Stimulus-secretion coupling in exocrine glands: the role of inositol-1,4,5-trisphosphate, calcium and cAMP

Abstract

Enzyme, electrolyte and fluid secretion from exocrine glands is stimulated by neurotransmitters and peptide hormones. Whereas for some of these secretagogues calcium is an important intracellular messenger, for others it is cyclic AMP. Regulation of steady state free Ca2+ concentration at rest and at stimulation have been studied in isolated permeabilized acinar cells from pancreas, parotid and lacrimal glands by measuring the free Ca2+ concentration of the surrounding incubation medium with a Ca2+-specific macroelectrode.
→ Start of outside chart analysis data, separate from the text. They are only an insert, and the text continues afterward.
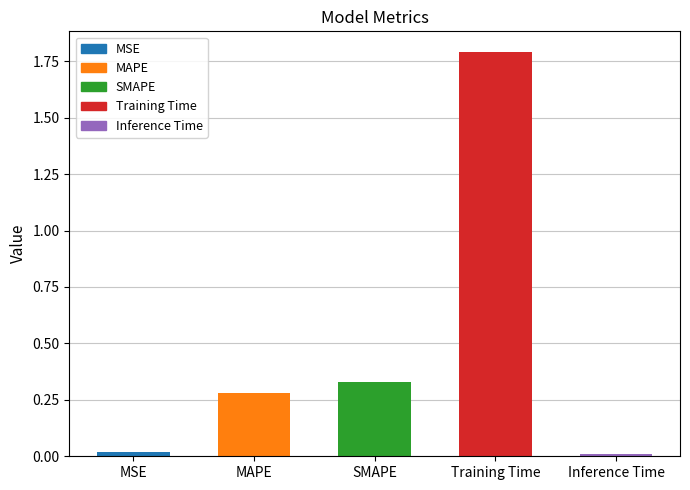

Reading left to right, list all the values displayed in this chart.

MSE=0.0	MAPE=0.3	SMAPE=0.3	Training Time=1.8	Inference Time=0.0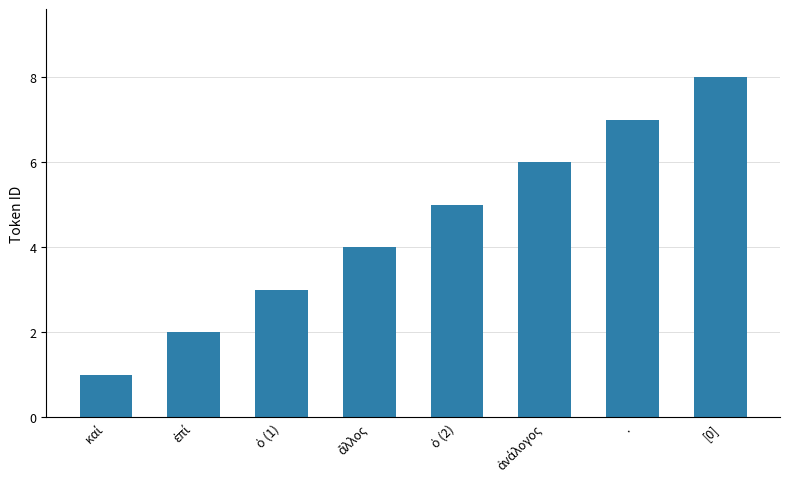

What is the difference between the second highest and second lowest values?

5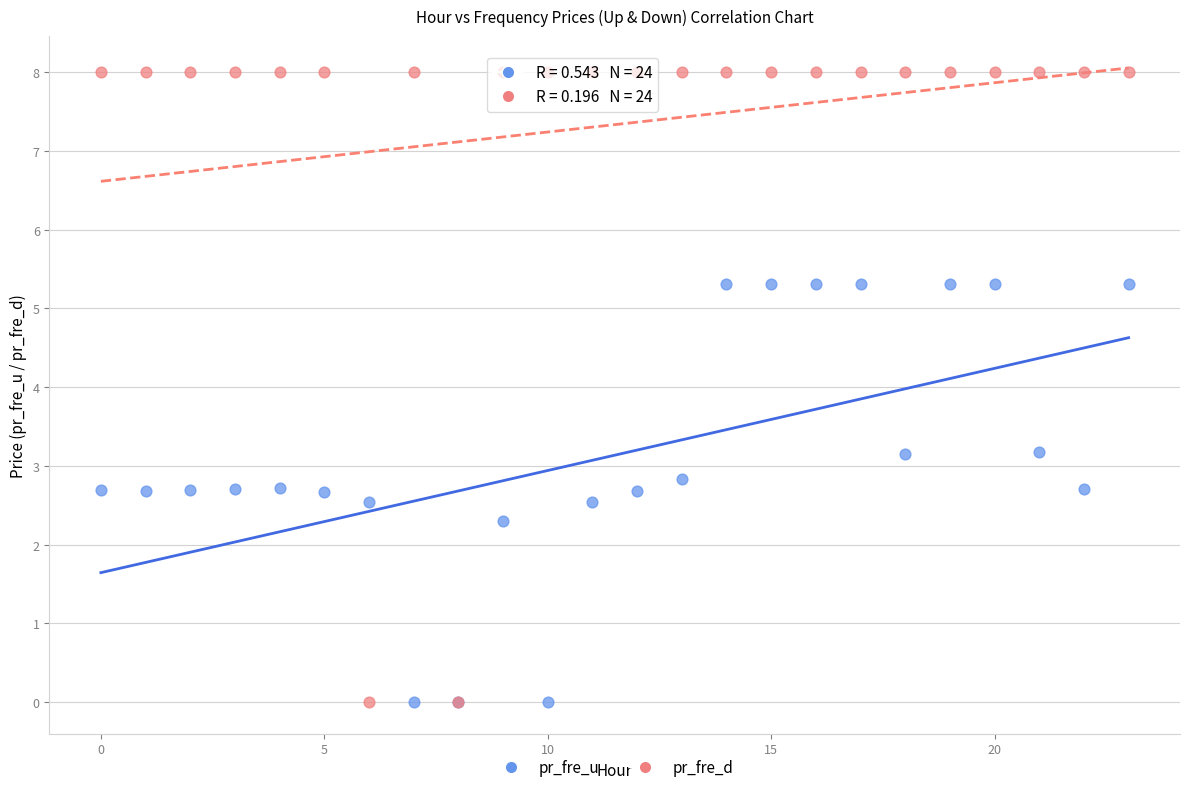

Which series contains the highest Y value?

pr_fre_d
Ca2+ transport mechanisms have been further characterized in subcellular membrane fractions by measuring 45Ca2+ uptake into membrane vesicles from rough endoplasmic reticulum (RER) and plasma membranes (PM). The data show that the intracellular messenger for secretagogue-induced Ca2+ release from RER is inositol-1,4,5-trisphosphate (IP3) which is produced during stimulation by phospholipase C mediated hydrolysis of phosphatidylinositol-bisphosphate. At rest both Ca2+ uptake into RER and Ca2+ extrusion from the cell is promoted by (Ca2+ + Mg2+)-ATPases with different characteristics in both types of membranes and by a coupled Na+/Ca2+ countertransport in the PM which keep cytosolic free Ca2+ concentration at a low level of approximately 2 - 4 X 10(-7) mol/l. During stimulation the Ca2+ permeability of endoplasmic reticulum membrane increases via IP3 and that of the PM by a yet unknown "receptor-operated" mechanism. These events lead to increase in cytosolic free Ca2+ concentration that is a trigger for enzyme, electrolyte and fluid secretion.